## Assignment A
List every type of production machinery named in the forum discussion about pharmacies and homeopathy.
## Assignment B
Reproduce a passage from the forum discussion about pharmacies and homeopathy word for word. Begin at the words "The big pharma companies" and stop after "the sale prices.".

## Source document
----------------------------------------
That's not my argument, no. My argument is that the nation's most trusted pharmacy has a duty to act responsibly as medical professionals, and should not sell sugar in containers that claim is is medicine.

handofdave wrote:
At the same time, I have to point out that big pharma, with its giant profits, has (in the USA anyhow) muscled their way into a position where they have enormous control over the healthcare system.
I totally agree. We should to proper trials on all manner of medical approaches and discern what works and what doesn't. Big Pharma is certainly guilty of profiteering. Mind you, the profits margin on homeopathic sugar nibs is far greater.

Merrick wrote:
Big Pharma is certainly guilty of profiteering. Mind you, the profits margin on homeopathic sugar nibs is far greater.
You mean that the profit margin on a small bottle of sugar water is enormous, yes... but the totality of the homeopathic market is dwarfed by the establishment medical scene. The profits of the big pharmaceutical corporations in the USA are colossal compared to the alternative medicine market.

"Mind you, the profits margin on homeopathic sugar nibs is far greater."

Are you serious?

The big pharma companies generate the largest profit margins not from complementary medicines but from 'trademark' products and being the first in the bullying race to develop these medicines......GSK - zantac, asthmatic/ inhalation medicines, Novartis - flu, cold, cough medicines, massive profits off the swine flu problem, putting them several notches up the big pharma top ten. Pfizer - Sutent, Viagra etc. Sutent can cost people with the wrong postcode £3.5K a month for treatment. Most of the above products are incredibly cheap to manufacture, seal, package, inspect and release to market against the sale prices.

The intense race for position of pharma industry is why there are occasional unanswered questions concerning the validity of thorough clinical trials and process inspection prior to product launch.

Excipients, containers, packaging costs for the big selling trademarks are low. Tabletting presses, filling machines, labellers, cartonners, checkweighers etc are inexpensive machinery which can last up to 20 years in validated state. Production lines normally operate at 100 units per minute minumum. Work out the figures against drugs manufactured for popular symptoms (colds etc).....also the more serious the treatment condition is, the more expensive the drugs generally are but are generally not expensive to manufacture.

Sugary water or low content tablets still go through the same production and packaging processes and have similar constraints. The packaging and presentation is no cheaper nor is the R&D performed on them. Homeopathic medicines are small fry to big pharma against their popular sellers. This could change in time if there is massive sea change but unlikely.
----------------------------------------
## Extracted material
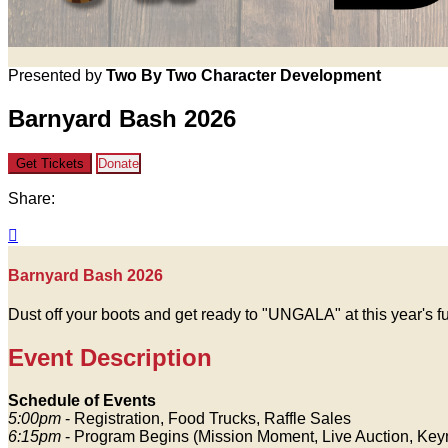
Presented by
Two By Two Character Development
Barnyard Bash 2026
Get Tickets
Donate
Share:

Barnyard Bash 2026
Dust off your boots and get ready to "UNGALA" at this year's 
Event Description
Schedule of Events
5:00pm
- Registration, Food Trucks, Raffle Sales
6:15pm
- Program Begins (Mission Moment, Live Auction, Key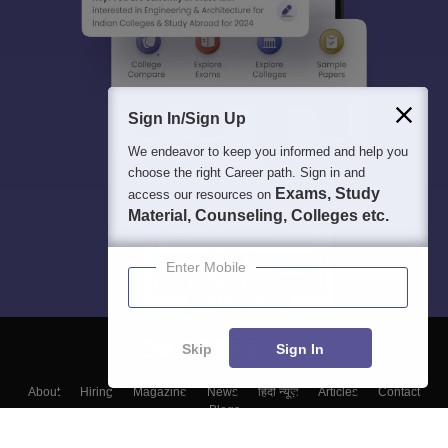
Sign In/Sign Up
We endeavor to keep you informed and help you
choose the right Career path. Sign in and
Exams, Study
access our resources on
Material, Counseling, Colleges etc.
Enter Mobile
Skip
Sign In
About
Hiring
Magazine
News
हिंदी न्यूज़
Articles
Contact
Blogs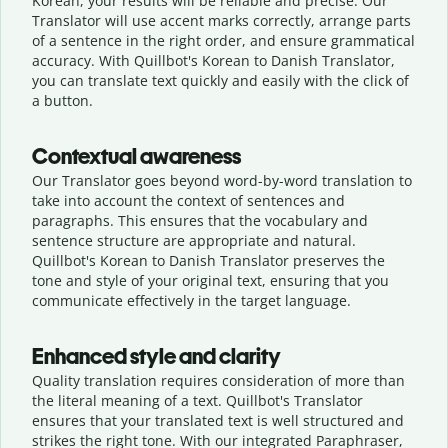
Korean, your results will be reliable and precise. Our
Translator will use accent marks correctly, arrange parts
of a sentence in the right order, and ensure grammatical
accuracy. With Quillbot's Korean to Danish Translator,
you can translate text quickly and easily with the click of
a button.
Contextual awareness
Our Translator goes beyond word-by-word translation to
take into account the context of sentences and
paragraphs. This ensures that the vocabulary and
sentence structure are appropriate and natural.
Quillbot's Korean to Danish Translator preserves the
tone and style of your original text, ensuring that you
communicate effectively in the target language.
Enhanced style and clarity
Quality translation requires consideration of more than
the literal meaning of a text. Quillbot's Translator
ensures that your translated text is well structured and
strikes the right tone. With our integrated Paraphraser,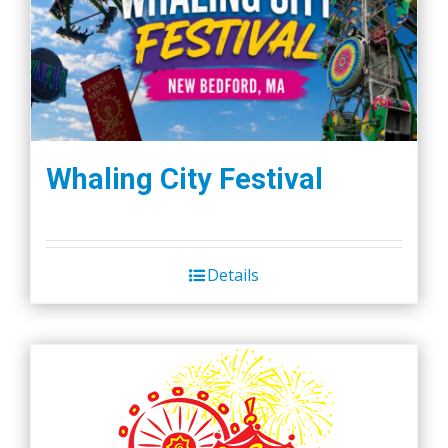
Whaling City Festival
Details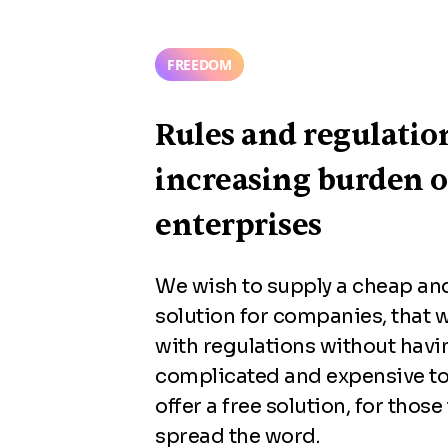
FREEDOM
Rules and regulatio
increasing burden 
enterprises
We wish to supply a cheap and
solution for companies, that 
with regulations without havi
complicated and expensive to
offer a free solution, for those
spread the word.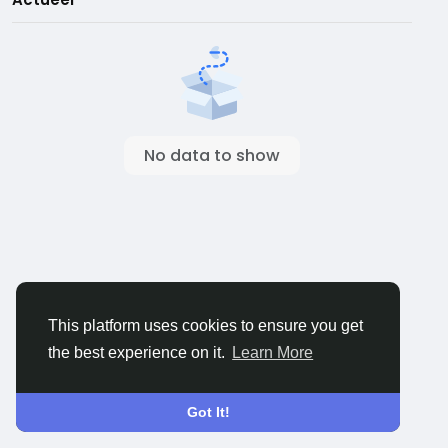
No data to show
This platform uses cookies to ensure you get
the best experience on it.
Learn More
Got It!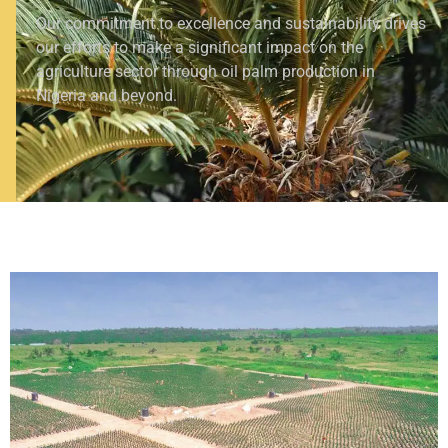
Our commitment to excellence and sustainability drives
our efforts to make a significant impact on the
agriculture sector through oil palm production in
Nigeria and beyond.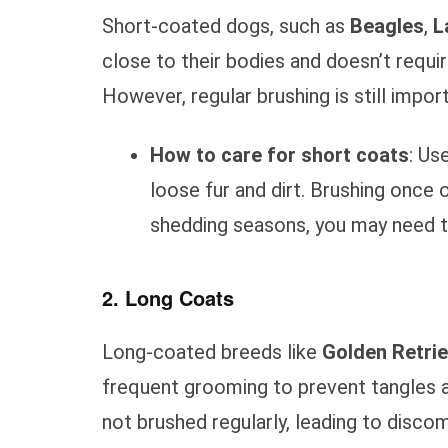
Short-coated dogs, such as
Beagles
,
L
close to their bodies and doesn’t requ
However, regular brushing is still impo
How to care for short coats
: Us
loose fur and dirt. Brushing once o
shedding seasons, you may need t
2. Long Coats
Long-coated breeds like
Golden Retri
frequent grooming to prevent tangles a
not brushed regularly, leading to discom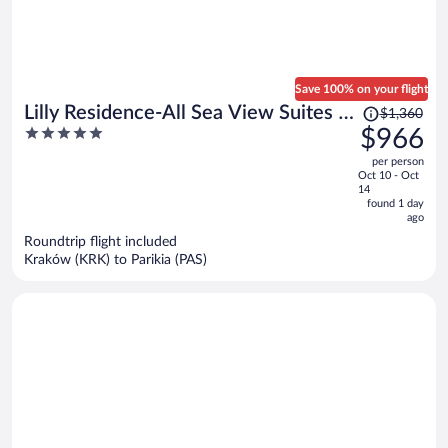
Save 100% on your flight
Price
Lilly Residence-All Sea View Suites |
$1,360
was
5
$966
Adults Only
$1,360,
out
per person
price
of
Oct 10 - Oct
is
5
14
now
found 1 day
ago
$966
per
Roundtrip flight included
Kraków (KRK) to Parikia (PAS)
person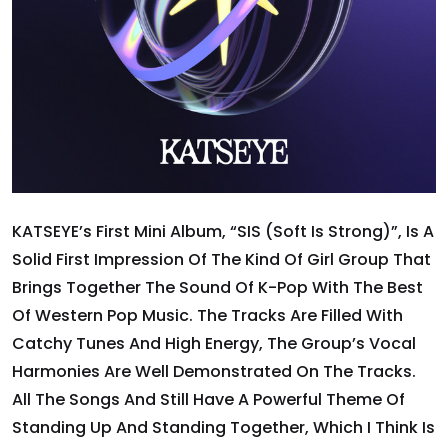
KATSEYE’s First Mini Album, “SIS (Soft Is Strong)”, Is A
Solid First Impression Of The Kind Of Girl Group That
Brings Together The Sound Of K-Pop With The Best
Of Western Pop Music. The Tracks Are Filled With
Catchy Tunes And High Energy, The Group’s Vocal
Harmonies Are Well Demonstrated On The Tracks.
All The Songs And Still Have A Powerful Theme Of
Standing Up And Standing Together, Which I Think Is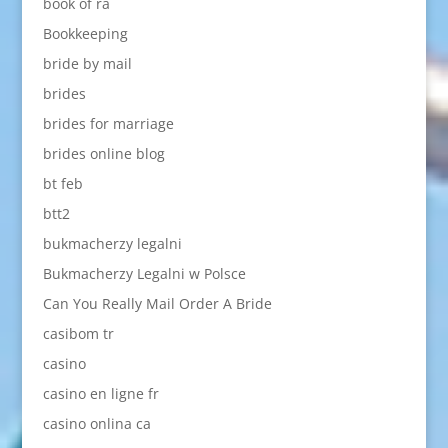
book of ra
Bookkeeping
bride by mail
brides
brides for marriage
brides online blog
bt feb
btt2
bukmacherzy legalni
Bukmacherzy Legalni w Polsce
Can You Really Mail Order A Bride
casibom tr
casino
casino en ligne fr
casino onlina ca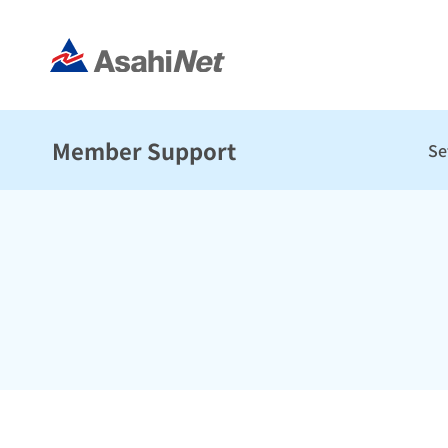
Member Support
Se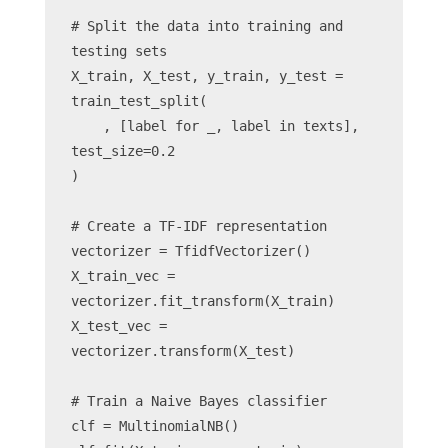
# Split the data into training and 
testing sets
X_train, X_test, y_train, y_test = 
train_test_split(
    , [label for _, label in texts], 
test_size=0.2
)
# Create a TF-IDF representation
vectorizer = TfidfVectorizer()
X_train_vec = 
vectorizer.fit_transform(X_train)
X_test_vec = 
vectorizer.transform(X_test)
# Train a Naive Bayes classifier
clf = MultinomialNB()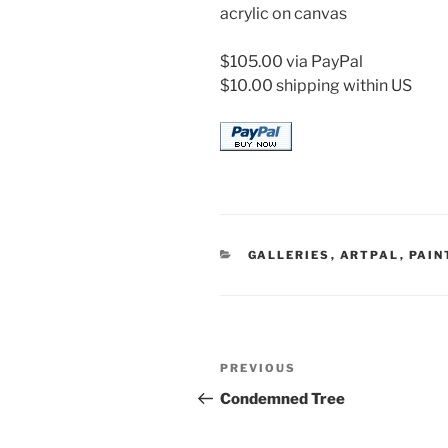
acrylic on canvas
$105.00 via PayPal
$10.00 shipping within US
CATEGORIES
GALLERIES
,
ARTPAL
,
PAIN
Post
Previous
PREVIOUS
navigation
Post
Condemned Tree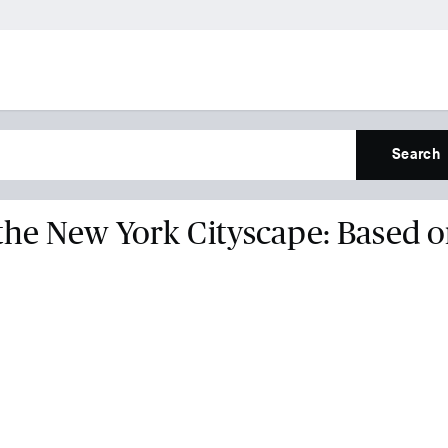
Search
the New York Cityscape: Based 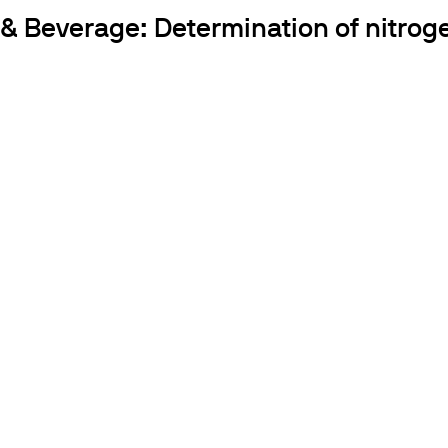
 & Beverage: Determination of nitroge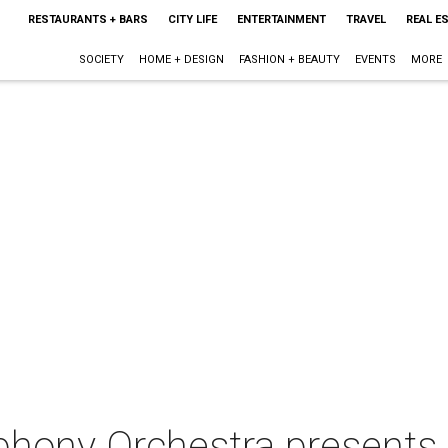
RESTAURANTS + BARS
CITY LIFE
ENTERTAINMENT
TRAVEL
REAL E
SOCIETY
HOME + DESIGN
FASHION + BEAUTY
EVENTS
MORE
hony Orchestra presents 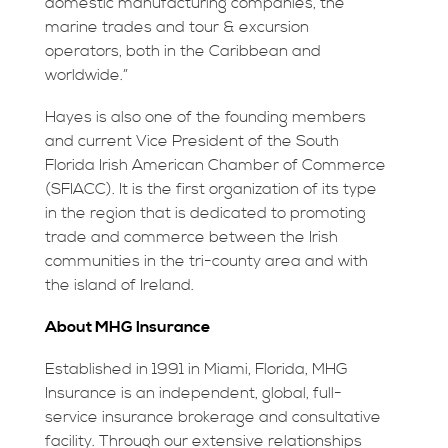
domestic manufacturing companies, the
marine trades and tour & excursion
operators, both in the Caribbean and
worldwide.”
Hayes is also one of the founding members
and current Vice President of the South
Florida Irish American Chamber of Commerce
(SFIACC). It is the first organization of its type
in the region that is dedicated to promoting
trade and commerce between the Irish
communities in the tri-county area and with
the island of Ireland.
About MHG Insurance
Established in 1991 in Miami, Florida, MHG
Insurance is an independent, global, full-
service insurance brokerage and consultative
facility. Through our extensive relationships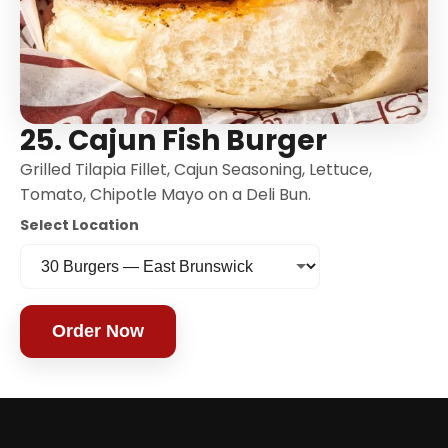
25. Cajun Fish Burger
Grilled Tilapia Fillet, Cajun Seasoning, Lettuce,
Tomato, Chipotle Mayo on a Deli Bun.
Select Location
Order Now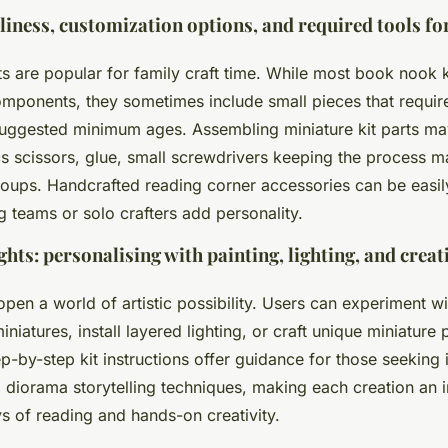
iness, customization options, and required tools for
ts are popular for family craft time. While most book nook k
omponents, they sometimes include small pieces that requir
suggested minimum ages. Assembling miniature kit parts may
s scissors, glue, small screwdrivers keeping the process 
groups. Handcrafted reading corner accessories can be easi
g teams or solo crafters add personality.
ights: personalising with painting, lighting, and creat
pen a world of artistic possibility. Users can experiment wi
iniatures, install layered lighting, or craft unique miniature
p-by-step kit instructions offer guidance for those seeking i
i diorama storytelling techniques, making each creation an 
oys of reading and hands-on creativity.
----------------------------------------
## Written solution A
- Tabletting presses
- Filling machines
- Labellers
- Cartonners
- Checkweighers

## Written solution B
The big pharma companies generate the largest profit margins not from complementary medicines but from 'trademark' products and being the first in the bullying race to develop these medicines......GSK - zantac, asthmatic/ inhalation medicines, Novartis - flu, cold, cough medicines, massive profits off the swine flu problem, putting them several notches up the big pharma top ten. Pfizer - Sutent, Viagra etc. Sutent can cost people with the wrong postcode £3.5K a month for treatment. Most of the above products are incredibly cheap to manufacture, seal, package, inspect and release to market against the sale prices.